Taiwan Holds Mourning Day For Crash Victims

Cabinet Spokesman Sun Lih-chyun on Monday said Taiwan will hold a day of mourning on Tuesday for victims of the TransAsia Airways crash last week.

“We have notified all government agencies across the country to fly the national flag at half-mast on Tuesday to mourn for the victims,” Sun told reporters.

Report says Tuesday marked the seventh day since the Flight GE235 crashed into the Keelung River shortly after take-off from Taipei’s Songshan Airport with 58 people on board.

A taxi driver and passenger were also injured when the plane clipped a bridge before hitting the water.

Forty people were confirmed dead by Monday, with 15 survivors.

“Search teams used metal detectors to try to locate three still-missing male passengers in the river by their watches or belt buckles.
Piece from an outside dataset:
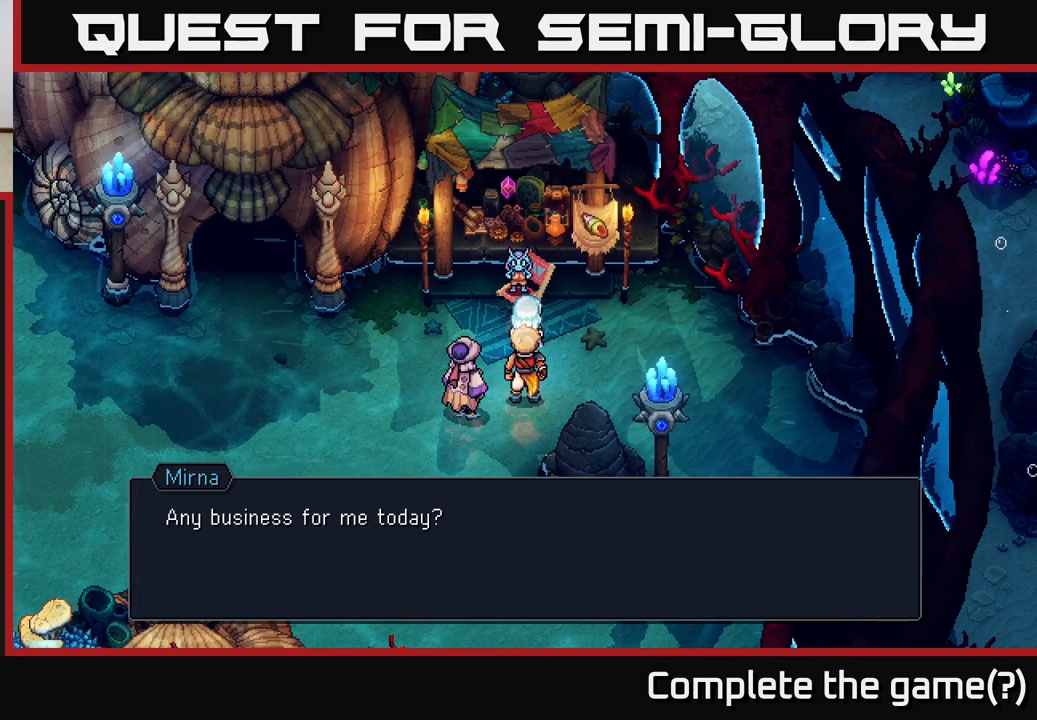
{"buttons": [], "left_stick": "center", "right_stick": "center", "events": []}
“Some families called out the names of the missing along the banks and spread ghost money into the river,” the agency said.

A report says the offerings of reproduction votive banknotes are intended to appease any spirits that might be distracting the souls of the deceased.

It added that they might remember where their bodies are, allowing the salvage team to locate them.

Many East Asians believe the souls of the departed return on the seventh day after death to bid a final farewell to loved ones.

Several religious ceremonies held by TransAsia Airways, with the assistance of Taipei City Government, were launched ahead of the beginning of the day of mourning at midnight.

According to Taipei City Government, the bodies of three Chinese victims, accompanied by their families, returned home to Xiamen in Fujian Province by Mandarin Airlines early Monday.

According to TransAsia Airways officials, more memorials would be held on Tuesday while discussions on compensation would resume on Wednesday.

A preliminary investigation released by Taiwan’s Aviation Safety Council on Friday indicated that the ATR 72 turboprop’s two engines shut down before the crash.

However, a full analysis of the plane’s data recorders is still months away.